→ Exercise brief
In the entries that follow, the lines from the one with "thumb cmc: (963, 830)" through the one with "ring tip: (429, 730)" are the ones to write out, exactly and with both ends included. Nothing else should appear.

Stored items from a collection:
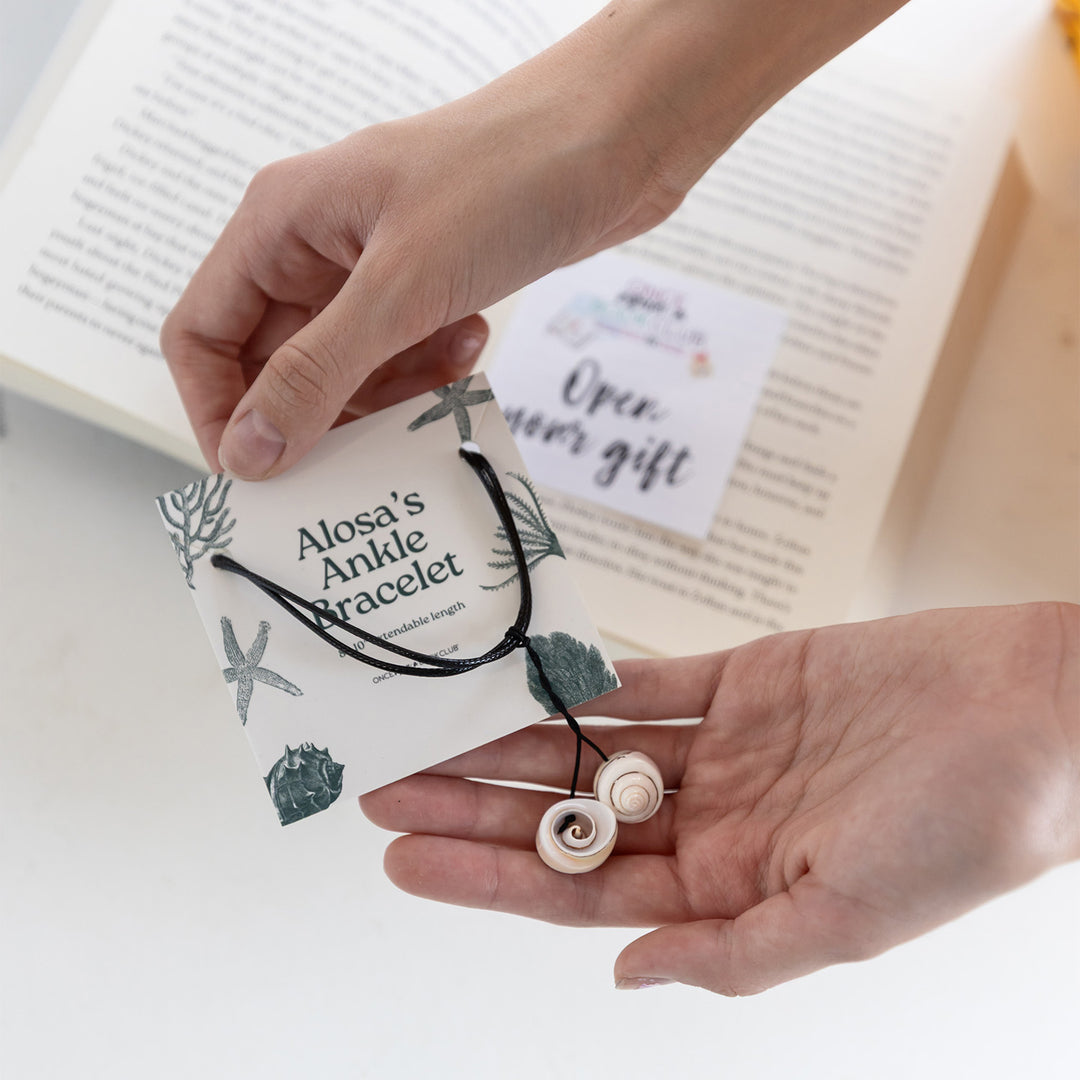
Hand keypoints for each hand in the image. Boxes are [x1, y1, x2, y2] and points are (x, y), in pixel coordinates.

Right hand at [161, 0, 909, 477]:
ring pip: (343, 370)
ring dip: (385, 392)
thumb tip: (251, 450)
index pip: (202, 336)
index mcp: (278, 227)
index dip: (219, 412)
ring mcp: (372, 269)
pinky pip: (399, 357)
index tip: (260, 473)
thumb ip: (318, 373)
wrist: (615, 141)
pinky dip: (426, 370)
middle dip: (317, 414)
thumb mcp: (400, 288)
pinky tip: (468, 340)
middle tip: (363, 454)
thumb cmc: (505, 177)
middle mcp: (313, 250)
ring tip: (438, 366)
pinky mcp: (425, 287)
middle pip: (275, 365)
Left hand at [360, 602, 1079, 993]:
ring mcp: (723, 747)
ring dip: (511, 737)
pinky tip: (520, 679)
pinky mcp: (744, 677)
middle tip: (384, 789)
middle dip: (475, 804)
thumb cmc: (963, 830)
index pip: (579, 889)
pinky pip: (648, 677)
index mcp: (730, 890)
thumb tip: (624, 975)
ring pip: (591, 742)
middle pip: (567, 813)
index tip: (405, 862)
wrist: (1030, 715)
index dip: (487, 877)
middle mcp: (712, 819)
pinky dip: (584, 677)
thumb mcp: (848, 919)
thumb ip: (734, 954)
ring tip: (429, 730)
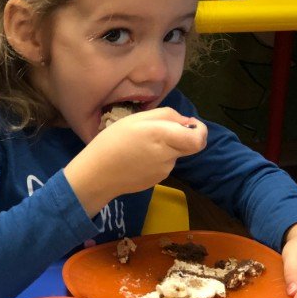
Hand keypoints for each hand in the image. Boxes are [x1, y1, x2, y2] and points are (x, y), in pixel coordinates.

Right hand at [64, 107, 206, 216]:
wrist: (96, 175)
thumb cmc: (113, 142)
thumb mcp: (136, 118)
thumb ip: (167, 116)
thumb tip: (186, 122)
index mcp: (163, 137)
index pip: (198, 139)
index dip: (200, 130)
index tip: (190, 124)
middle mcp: (168, 156)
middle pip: (189, 146)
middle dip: (181, 137)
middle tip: (160, 130)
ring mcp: (164, 171)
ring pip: (174, 154)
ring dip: (165, 147)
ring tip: (139, 144)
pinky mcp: (157, 181)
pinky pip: (164, 164)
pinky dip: (156, 158)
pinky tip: (137, 157)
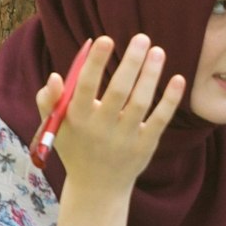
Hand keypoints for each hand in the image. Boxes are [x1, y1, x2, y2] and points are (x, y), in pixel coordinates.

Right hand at [36, 34, 181, 191]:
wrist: (97, 187)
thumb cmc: (74, 147)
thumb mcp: (54, 127)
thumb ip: (47, 100)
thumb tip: (55, 76)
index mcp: (76, 119)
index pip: (85, 87)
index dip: (94, 63)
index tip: (104, 38)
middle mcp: (101, 129)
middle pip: (118, 91)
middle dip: (130, 63)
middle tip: (142, 38)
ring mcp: (125, 139)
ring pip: (140, 103)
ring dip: (150, 75)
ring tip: (158, 51)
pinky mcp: (145, 146)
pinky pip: (159, 120)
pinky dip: (170, 100)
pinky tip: (178, 79)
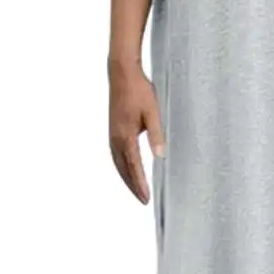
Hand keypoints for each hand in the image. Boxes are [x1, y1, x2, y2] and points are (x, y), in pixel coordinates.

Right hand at [108, 63, 165, 203]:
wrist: (122, 74)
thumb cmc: (139, 91)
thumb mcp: (153, 112)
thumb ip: (156, 134)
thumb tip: (160, 155)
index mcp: (125, 136)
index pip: (134, 167)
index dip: (140, 184)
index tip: (146, 197)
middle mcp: (116, 138)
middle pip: (124, 169)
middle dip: (133, 186)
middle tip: (143, 200)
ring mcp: (112, 134)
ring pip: (118, 163)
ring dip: (127, 177)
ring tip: (136, 189)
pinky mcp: (113, 130)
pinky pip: (116, 154)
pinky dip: (122, 166)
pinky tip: (127, 168)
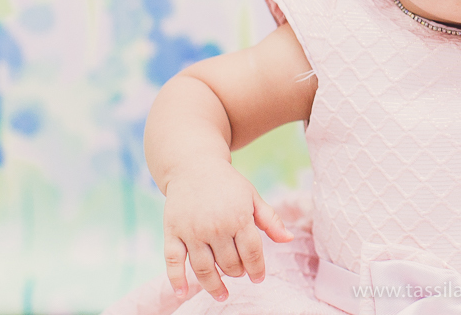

→ Exercise output
thumb cmc: (963, 830)
index pip: (579, 889)
pinky pip: (648, 677)
index mcp: (730, 890)
thumb tip: (624, 975)
ring pip: (591, 742)
middle pip: (567, 813)
index tip: (405, 862)
wrist: (1030, 715)
index dip: (487, 877)
middle mcp: (712, 819)
pinky dip: (584, 677)
thumb mcp: (848, 919)
thumb ip: (734, 954)
ring tip: (429, 730)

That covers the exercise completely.